** START Page text **
Amendment No. 1 to the Cooperation Agreement, dated September 2, 2021, by and between CytRx Corporation and Jerald A. Hammann
AMENDMENT NO. 1 TO COOPERATION AGREEMENT
This Amendment No. 1 to the Cooperation Agreement (this “Amendment”), effective as of September 2, 2021, amends the Cooperation Agreement, (the “Agreement”) effective as of August 21, 2020, by and between CytRx Corporation, a Delaware corporation (the “Company”), and Jerald A. Hammann and his Affiliates (collectively, “Hammann”). The Company and Hammann are together referred to herein as the “Parties,” and each, a “Party.” Unless otherwise defined herein, capitalized terms shall have the meanings given to them in the Agreement.
WHEREAS, Hammann beneficially owns 26,369 shares of Common Stock, as of the date of this Amendment;
WHEREAS, on August 4, 2021, Hammann filed a lawsuit against the Company and all of its directors in office as of the Effective Date in the Court of Chancery of the State of Delaware and styled Jerald Hammann v. CytRx Corporation, et al., C.A. No. 2021-0676-PAF (the “Hammann Litigation”);
WHEREAS, the Parties have determined that the interests of the Company and its stockholders would be best served by, among other things, avoiding the substantial expense and duration that would result from continuing the Hammann Litigation;
WHEREAS, pursuant to Section 21 of the Agreement, the Agreement may be amended, modified, or supplemented by an agreement in writing signed by each Party; and
WHEREAS, the Parties desire to enter into this Amendment regarding the composition of the Board, the Hammann Litigation, and certain other matters as provided in this Amendment.
** END Page text **
** START Supplied material **
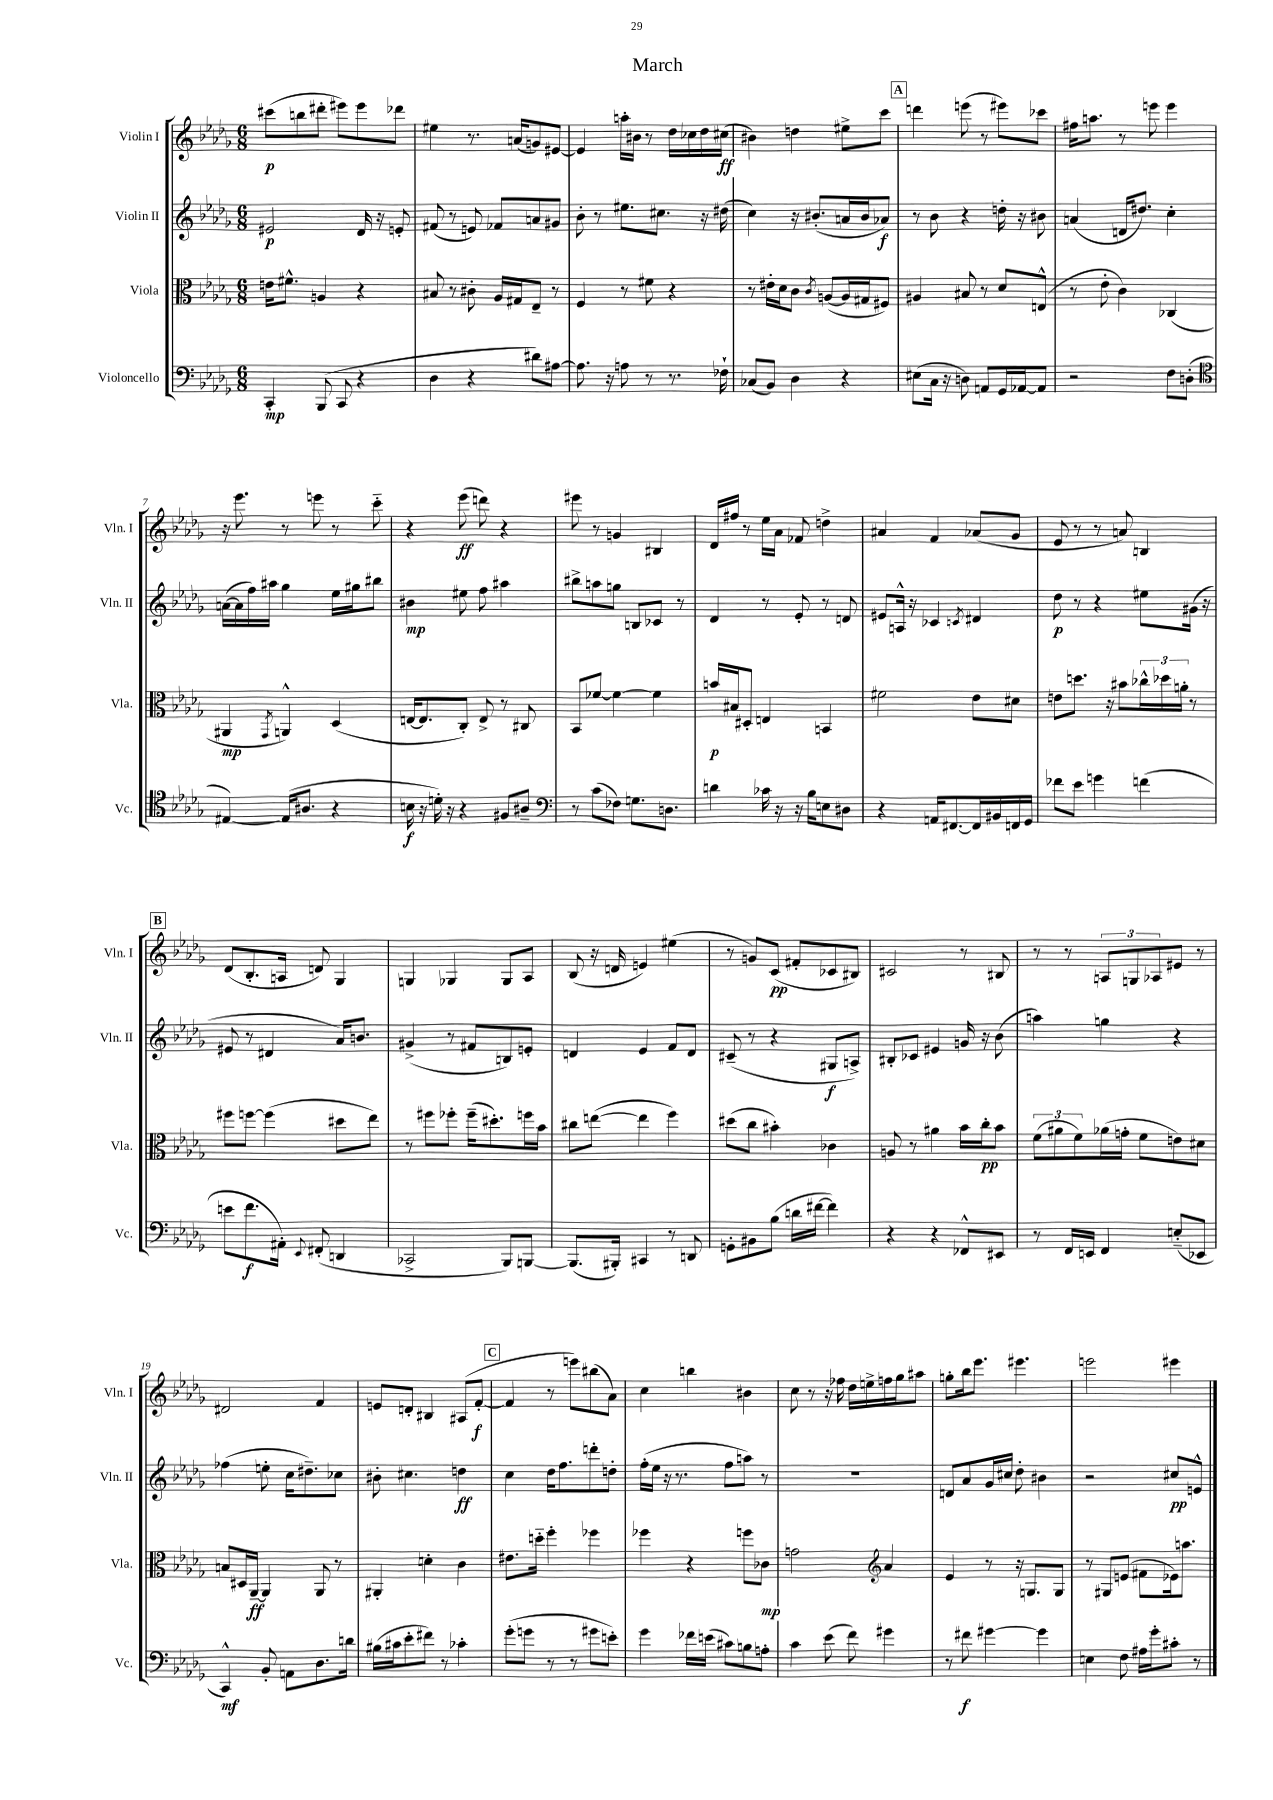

**kern	**kern	**kern	**kern
*staff4	*staff3	*staff2	*staff1
*clefF4	*clefC3	*clefG2	*clefG2
*k[b-e-a-d-g-]	*k[b-e-a-d-g-]	*k[b-e-a-d-g-]	*k[b-e-a-d-g-]
*M6/8	*M6/8	*M6/8	*M6/8
4CC'/	16e\LK	2e#/	(8ccc#\L
.	8.f#^^\J	.	.
.	.	.	8bb\
(8BBB-/	4A/	.	8ddd#'\J
8CC/	.	.	8eee#\L)
4r	4r	16d-/	8eee#\
.	.	16r	.
.	.	8e'/	8ddd-\J
=	=	=	=
4D-\	8B#/	(8f#/	4ee#\
.	8r	8r	.
4r	8c#'\	8e/)	8.r
.	16A-/LL	8f-/L	.
.	16G#/J	.	(16a/LK
8d#\L)	8E-~/J	8a/	8g/)
[8A#\J	8r	8g#/J	[8e#/J
=	=	=	=
8.A#\]	4F/	8b-'\	4e#/]
.	.	8r	.
16r	.	.	.
8A\	8r	8.ee#\L	16aa'\LL
.	.	.	16b#\JJ
8r	8f#\	.	8r
.	.	8.cc#\J	.
8.r	4r	.	16dd-\LL
.	.	.	16cc-\
.	.	16r	16dd-\
16F-`\	.	(16dd#\	(16cc#\JJ
=	=	=	=
(8C-/L	8r	4cc\)	4b#\)
8BB-/J)	16e#'\LL	.	.
.	16d-\J	.	.
4D-\	8c\J	16r	4dd\
.	.	(8.b#'/L	.
.	8qc/	.	.
.	([8A/L	.	.
4r	16A/]L	16a/L	8ee#^\L
.	16G#/J	16b#/J	.
.	8F#/J)	8a-/J)	8ccc\J
=	=	=	=
(8E#\L	4A#/	8r	4ddd\
16C\Jk	.	8b-\	.
16r	.	.	.
8D\)	8B#/	4r	(8eee\
8AA/L	8r	.	8r
16GG-/L	8d-/L	16dd'\	8eee#\L)
[16AA-/J	.	16r	.
8AA-/]J	(8E^^/J	8b#\	8ccc-\J
=	=	=	=
2r	8r	(4a/	16ff#\LK
.	.	.	8.aa\J
.	8e-'\	.	.
.	4c\)	16d/LK	8r
.	.	8.dd#/J)	.
.	.	.	8eee\
8F\L	(4C-/	4cc'\	4eee\
(8D'\J	.	.	.
=	=	=	=
*clefC4	*	*	*
[4E#/)	4AA#/	([16a\LL	16r
.	.	16a\]	8.eee-\
.	.	16ff\)	.
.	.	16aa#\JJ	.
.	8qGG-/	.	.
(16E#/]LK	4AA^^/)	4gg-\	8r
8.A#/J	.	.	.
.	.	.	8eee\
4r	(4D-/	16ee-\LL	8r
.	.	16gg#\J	.
.	.	8bb#\J	8ccc'~\
=	=	=	=
16B\	[16E/LK	4b#\	4r
16r	8.E/]	.	.
16d'\)	.	.	.
16r	.	.	.
4r	8C'/J)	8ee#\	(8eee-\
.	8E^/	8ff\	8ddd\)
8F#/L	8r	4aa#\	4r
8A#~/J	8C#/	.	.
=	=	=	=
*clefF4	*	*	*
8r	8BB-/L	8bb#^\L	8eee#\
(8c\L	[8f-/J	8aa\	8r
8F-\J)	4f-\_	8gg\J	4g/
8.G\L	.	8B/L	.
.	4f-\]	8c-/J	4B#/
8.D\J	.	.	.
.	.	8r	.
=	=	=	=
4d\	16b/LL	4d-/	16d-/LL
.	16B#/J	.	16ff#/JJ
.	8D#'/J	.	8r
16c-\	4E/	8r	16ee-\LL
16r	.	.	16a-\JJ
16r	.	8e-'/	8f-/
16B-\LK	.	.	.
8E\	4BB/	8r	4dd^\
8D#\J	.	8d/	.
=	=	=	=
4r	2f#\	8e#/L	4a#/
.	.	16A^^/Jk	.
.	.	16r	.
16AA/LK	.	4c-/	4f/
[8.FF#/	.	.	.
.	.	8qc/	.
16FF#/]L	8e-\L	4d#/	(8a-/L
16BB#/	.	.	.
16FF/	8d#\J	.	8g-/J
16GG-/JJ	.	.	.
=	=	=	=
8f-\L	8e\L	8dd-\	8e-/
8e-\J	8.dd\J	8r	8r
4g\	.	4r	8r
.	16r	.	.
.	8b#\L	.	8a/)
(4f\	24cc-^^\L	8ee#\L	4B/
.	24dd-\	.	.
.	24a'\JJ	.	.
.	8r	(16g#\Jk	.
.	.	16r	.
=	=	=	=
8e\L	8ff#\L	8e#/	(8d-/L
8.f\	[8ff\J	8r	8.B-'/
.	(4ff\]	4d#/	.
16AA#'\Jk)	.	.	16A/Jk
8qqEE-/	.	.	.
(8FF#'/	.	.	8d/)
4DD/	8dd#\L	16a-/LK)	4G-/
.	.	8.b/J	.
.	8ee-\J)	.	.
=	=	=	=
2CC-^/	8r	(4g#^/	4G/
.	8ff#\L	.	.
.	8ff-'\J	8r	4G-/
.	(16ff-~\LK	8f#/L	.
.	8.dd#'\)	.	.
8BBB-/L)	.	8B/)	8G-/L
[8BBB/J	16ff\L	8e'/J	8A-/J
.	16b-\JJ	.	.
=	=	=	=
(8.BBB/]L	8cc#\L	4d/	(8B-/
.	([8ee\J	.	16r
16BBB#'/Jk)	.	.	16d/
4CC#/	4ee\]	4e-/	4e/)
8r	4ff\)	8f/L	(4ee#\
8DD/	.	8d/J	.
=	=	=	=
8GG'\L	(8dd#\L	(8c#~/	8r
8BB#\	8cc\J	8r	8g/L)
(8B-\J	4b#'\)	4r	(8c/J
16d\LL	.	.	8f#'/L
[16f#\JJ	.	.	.
4f#\])	4c-\	8G#/L	8c-/
.	.	8A^/J)	8B#/J)
=	=	=	=
4r	8A/	8B#'/L	2c#/
.	8r	8c-/J	.
4r	4a#\	4e#/	.
8FF-^^/L	16b-\LL	16g/	8r
.	16cc'\J	16r	.
8EE#/J	8b-\J	(8b-\	8B#/
=	=	=	=
8r	(12f\L	4aa\)	8r
.	12a#\	.	.
16FF/LL	.	.	8r
.	12f\)	.	.
16EE/JJ	.	.	.
4FF/	(16a-\L	4gg\	12A/L
.	16g'\JJ	.	.
.	.	.	12G/
.	8f\L	.	.
.	.	.	12A-/
(8E'~/L	8e\)	4r	8e#/J
8EE-/J	8d#\J	.	8r
=	=	=	=
4CC^^/)	8B/L	(4ff-\	2d#/
.	16D#/L	.	.
.	[16AA-~/JJ	.	.
8BB-'/	4AA-/]	8ee'\	.
8AA\L	.	16cc\LK	.
.	.	8.dd#~\)	.
8.D-\	8AA-/	.	4f/
.	8r	8cc-\J	.
16d\Jk	.	.	.
=	=	=	=
(16B#\LL	4AA#'/	8b#'\	8e/L
16c#\J	.	.	.
8e-'\	.	4.cc#\	8d'/J
8f#\J)	4d'\	.	4B#/
8r	.	.	.
4c-'\	4c\	4dd\	(8A#/L
.	.	.	[8f'/J
=	=	=	=
(8g-'\L	8.e#\L	4cc\	4f/]
8g\J	.	.	.
.	16dd'~\Jk	.	.
8r	4ff'\	16dd-\LK	8r
.	.	8.ff\	.
8r	.	.	8eee\L)
8g#\L	4ff-\	8ddd'\	(8bb#\
8e'\J)	.	8dd'\J	8a-\J)
=	=	=	=
4g-\	4ff-\	(16ff'\LL	4cc\
.	.	16ee-\JJ	.
.	.	16r	.
.	.	8.r	.
16f-\LL	4r	.	4bb\
(16e\JJ	.	.	.
8c#\L)	.	8ff\L	.
8B\	8ff\L	8aa\J)	4b#\
8A'\J	8c-\J	8r	.
=	=	=	=
4c\	2g\	2.r	8cc\
.	.	.	8r
(8e-\	.	.	16r
.	.	.	16ff-\
8f\)	.	.	16dd-\LL
.	.	.	16ee^\
*	*clefG2	*	*
4g#\	4a-/	.	16ff\
.	.	.	16gg-\J
.	.	.	8aa#\J
=	=	=	=
8r	4e-/	8d/L	8gg'\L
8f#\	.	8a-/	16bb-\k
.	.	.	8.eee-\J
[4g#\	8r	16g-/L	.
.	.	16cc#/JJ	.
.	16r	8dd-'\	4.eee#\
.	8.G/L	.	.
4g#\]	.	4b#\	.
.	8G/J	.	.
=	=	=	=
4E\	8r	2r	2eee\
.	8G#/L	.	.
8F\	(8e/J	.	.
16A#\LL	8f#\L	.	.
16g-'\J	.	.	.
8c#'\J	16e-\k)	8cc#/L	4eee#\
.	8.aa\J	.	.
8r	.	8e^^/J	.
==	==	==	==
*-	*-	*-	*-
** END Supplied material **
# Task goal:
Echo the full amendment text word for word. Work from the amendment text alone, not the material.

# Answer to this problem:
Amendment No. 1 to the Cooperation Agreement, dated September 2, 2021, by and between CytRx Corporation and Jerald A. Hammann
AMENDMENT NO. 1 TO COOPERATION AGREEMENT
This Amendment No. 1 to the Cooperation Agreement (this “Amendment”), effective as of September 2, 2021, amends the Cooperation Agreement, (the “Agreement”) effective as of August 21, 2020, by and between CytRx Corporation, a Delaware corporation (the “Company”), and Jerald A. Hammann and his Affiliates (collectively, “Hammann”). The Company and Hammann are together referred to herein as the “Parties,” and each, a “Party.” Unless otherwise defined herein, capitalized terms shall have the meanings given to them in the Agreement.
WHEREAS, Hammann beneficially owns 26,369 shares of Common Stock, as of the date of this Amendment;
WHEREAS, on August 4, 2021, Hammann filed a lawsuit against the Company and all of its directors in office as of the Effective Date in the Court of Chancery of the State of Delaware and styled Jerald Hammann v. CytRx Corporation, et al., C.A. No. 2021-0676-PAF (the “Hammann Litigation”);
WHEREAS, the Parties have determined that the interests of the Company and its stockholders would be best served by, among other things, avoiding the substantial expense and duration that would result from continuing the Hammann Litigation;
WHEREAS, pursuant to Section 21 of the Agreement, the Agreement may be amended, modified, or supplemented by an agreement in writing signed by each Party; and
WHEREAS, the Parties desire to enter into this Amendment regarding the composition of the Board, the Hammann Litigation, and certain other matters as provided in this Amendment.